How do you properly mix IO/compute (in any language)? In Rust what I’ve done in the past is have two Tokio runtimes, one for IO and one for compute. I know you can also use Rayon but the abstractions are not always flexible/convenient enough.

But in either case the boundary between the two types of async work is never easy to cross.


Replies

oerstedtoday at 11:41 AM

You can use tokio::spawn_blocking to separate compute-heavy stuff, it gets handled in a separate thread pool. You shouldn’t need two tokio runtimes, that sounds problematic.

> How do you properly mix IO/compute (in any language)?

Good question, it’s a really hard problem.

In principle you are meant to use threads, the OS will automatically switch to other work while you are waiting for IO, like with async. But there are difficulties with threads too: memory overhead, switching overhead, thread limits… Although I am getting the feeling that they have a much worse reputation than they deserve. More projects should try switching to threads and actually measuring the difference.

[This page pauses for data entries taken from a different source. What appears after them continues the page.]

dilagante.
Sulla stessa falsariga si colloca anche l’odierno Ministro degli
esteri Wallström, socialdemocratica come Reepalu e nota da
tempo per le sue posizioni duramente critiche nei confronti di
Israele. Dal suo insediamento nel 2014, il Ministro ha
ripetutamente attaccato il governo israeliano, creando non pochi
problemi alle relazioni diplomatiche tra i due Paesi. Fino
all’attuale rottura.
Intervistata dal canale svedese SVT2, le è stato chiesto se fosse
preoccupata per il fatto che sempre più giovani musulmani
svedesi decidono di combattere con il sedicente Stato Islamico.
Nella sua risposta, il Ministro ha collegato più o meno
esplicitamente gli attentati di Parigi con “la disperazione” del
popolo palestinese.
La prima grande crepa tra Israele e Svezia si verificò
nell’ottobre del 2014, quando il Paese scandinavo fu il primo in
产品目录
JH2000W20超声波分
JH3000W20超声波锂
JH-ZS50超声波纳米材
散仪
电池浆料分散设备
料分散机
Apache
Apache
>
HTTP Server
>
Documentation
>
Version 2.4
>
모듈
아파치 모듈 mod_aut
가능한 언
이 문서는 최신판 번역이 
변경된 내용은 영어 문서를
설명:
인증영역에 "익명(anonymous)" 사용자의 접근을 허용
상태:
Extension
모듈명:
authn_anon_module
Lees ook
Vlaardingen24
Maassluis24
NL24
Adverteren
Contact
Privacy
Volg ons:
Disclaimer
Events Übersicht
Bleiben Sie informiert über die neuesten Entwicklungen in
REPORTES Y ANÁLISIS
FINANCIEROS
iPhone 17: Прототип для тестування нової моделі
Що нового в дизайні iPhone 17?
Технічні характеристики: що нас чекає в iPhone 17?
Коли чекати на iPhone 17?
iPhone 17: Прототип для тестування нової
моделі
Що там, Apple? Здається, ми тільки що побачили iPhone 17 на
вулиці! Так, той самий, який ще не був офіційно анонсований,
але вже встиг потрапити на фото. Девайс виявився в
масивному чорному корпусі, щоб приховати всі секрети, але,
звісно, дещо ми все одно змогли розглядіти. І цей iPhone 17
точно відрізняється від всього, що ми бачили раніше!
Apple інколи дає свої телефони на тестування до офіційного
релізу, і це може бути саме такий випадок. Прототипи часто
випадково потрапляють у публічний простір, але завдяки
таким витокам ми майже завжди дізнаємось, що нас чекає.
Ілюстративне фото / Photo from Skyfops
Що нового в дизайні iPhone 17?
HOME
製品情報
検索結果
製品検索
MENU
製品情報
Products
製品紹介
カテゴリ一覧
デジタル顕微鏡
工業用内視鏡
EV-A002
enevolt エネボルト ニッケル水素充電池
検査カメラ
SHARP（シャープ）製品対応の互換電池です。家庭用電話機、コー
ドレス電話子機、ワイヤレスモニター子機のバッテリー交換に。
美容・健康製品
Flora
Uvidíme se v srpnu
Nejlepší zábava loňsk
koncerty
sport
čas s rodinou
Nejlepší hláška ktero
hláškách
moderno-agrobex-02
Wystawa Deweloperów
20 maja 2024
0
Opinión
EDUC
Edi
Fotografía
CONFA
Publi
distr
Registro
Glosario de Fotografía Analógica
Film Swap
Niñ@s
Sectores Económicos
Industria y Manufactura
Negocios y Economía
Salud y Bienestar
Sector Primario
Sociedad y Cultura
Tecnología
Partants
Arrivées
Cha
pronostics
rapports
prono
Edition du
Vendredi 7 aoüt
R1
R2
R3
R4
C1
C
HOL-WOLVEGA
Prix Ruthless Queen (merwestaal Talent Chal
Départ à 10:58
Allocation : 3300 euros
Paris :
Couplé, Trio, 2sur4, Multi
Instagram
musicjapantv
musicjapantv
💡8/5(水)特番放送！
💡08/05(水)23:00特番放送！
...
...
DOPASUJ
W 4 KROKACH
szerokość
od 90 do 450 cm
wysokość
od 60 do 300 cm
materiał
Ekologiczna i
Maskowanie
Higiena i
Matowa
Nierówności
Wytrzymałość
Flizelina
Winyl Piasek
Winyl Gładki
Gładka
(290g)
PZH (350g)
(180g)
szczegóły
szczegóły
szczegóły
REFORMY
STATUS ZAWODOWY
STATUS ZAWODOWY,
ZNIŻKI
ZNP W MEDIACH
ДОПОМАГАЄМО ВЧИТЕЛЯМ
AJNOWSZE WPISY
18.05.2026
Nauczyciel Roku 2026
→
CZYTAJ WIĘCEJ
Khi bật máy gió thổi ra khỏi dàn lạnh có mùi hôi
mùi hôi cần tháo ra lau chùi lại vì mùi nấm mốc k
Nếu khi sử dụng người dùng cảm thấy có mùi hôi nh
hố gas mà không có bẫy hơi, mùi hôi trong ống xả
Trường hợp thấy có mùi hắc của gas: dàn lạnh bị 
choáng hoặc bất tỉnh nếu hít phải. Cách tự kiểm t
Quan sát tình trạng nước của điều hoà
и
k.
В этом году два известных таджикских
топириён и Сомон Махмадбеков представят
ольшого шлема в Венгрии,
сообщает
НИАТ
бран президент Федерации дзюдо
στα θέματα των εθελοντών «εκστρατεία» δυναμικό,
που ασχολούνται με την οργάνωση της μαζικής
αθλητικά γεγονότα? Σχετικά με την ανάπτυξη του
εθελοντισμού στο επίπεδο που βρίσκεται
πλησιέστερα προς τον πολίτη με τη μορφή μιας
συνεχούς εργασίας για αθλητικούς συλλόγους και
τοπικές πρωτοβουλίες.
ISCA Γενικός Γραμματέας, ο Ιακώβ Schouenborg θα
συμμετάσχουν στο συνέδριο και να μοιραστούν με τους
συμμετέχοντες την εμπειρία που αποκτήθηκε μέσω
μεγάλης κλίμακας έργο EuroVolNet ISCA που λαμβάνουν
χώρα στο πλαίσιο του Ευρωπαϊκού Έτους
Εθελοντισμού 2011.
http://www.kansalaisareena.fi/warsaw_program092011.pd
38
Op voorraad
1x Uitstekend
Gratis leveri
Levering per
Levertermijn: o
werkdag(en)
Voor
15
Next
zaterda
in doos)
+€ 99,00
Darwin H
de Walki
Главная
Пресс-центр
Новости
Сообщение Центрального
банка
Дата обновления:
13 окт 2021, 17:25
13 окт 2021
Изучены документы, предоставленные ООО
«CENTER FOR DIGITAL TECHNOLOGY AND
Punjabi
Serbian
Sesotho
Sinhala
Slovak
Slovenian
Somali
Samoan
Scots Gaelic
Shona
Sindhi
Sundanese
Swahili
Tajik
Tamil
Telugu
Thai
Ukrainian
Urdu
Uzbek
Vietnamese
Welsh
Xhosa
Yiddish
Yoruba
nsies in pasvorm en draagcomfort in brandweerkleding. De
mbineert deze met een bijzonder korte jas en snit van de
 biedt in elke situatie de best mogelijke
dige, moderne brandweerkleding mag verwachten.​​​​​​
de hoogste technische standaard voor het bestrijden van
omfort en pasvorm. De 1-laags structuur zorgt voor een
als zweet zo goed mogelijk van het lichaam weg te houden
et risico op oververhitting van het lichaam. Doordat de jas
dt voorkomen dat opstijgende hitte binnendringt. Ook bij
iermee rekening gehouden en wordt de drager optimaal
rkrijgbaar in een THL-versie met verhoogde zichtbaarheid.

quietbritishjimtoday at 9:58 AM

In Python Trio, you would have a thread pool for each type of computation (potentially a "pool" of 1 thread shared between all tasks if that works for your application). You would await trio.to_thread.run_sync(...) [1] (pass it a normal non-async function, and a token representing the thread pool). This is a pretty simple wrapper that takes care of queuing the work to the thread pool, waiting for it to complete and for a message to be passed back to the Trio thread.

It works for simple situations. It certainly preserves backpressure, although a slow CPU task can impact other users of the same thread pool.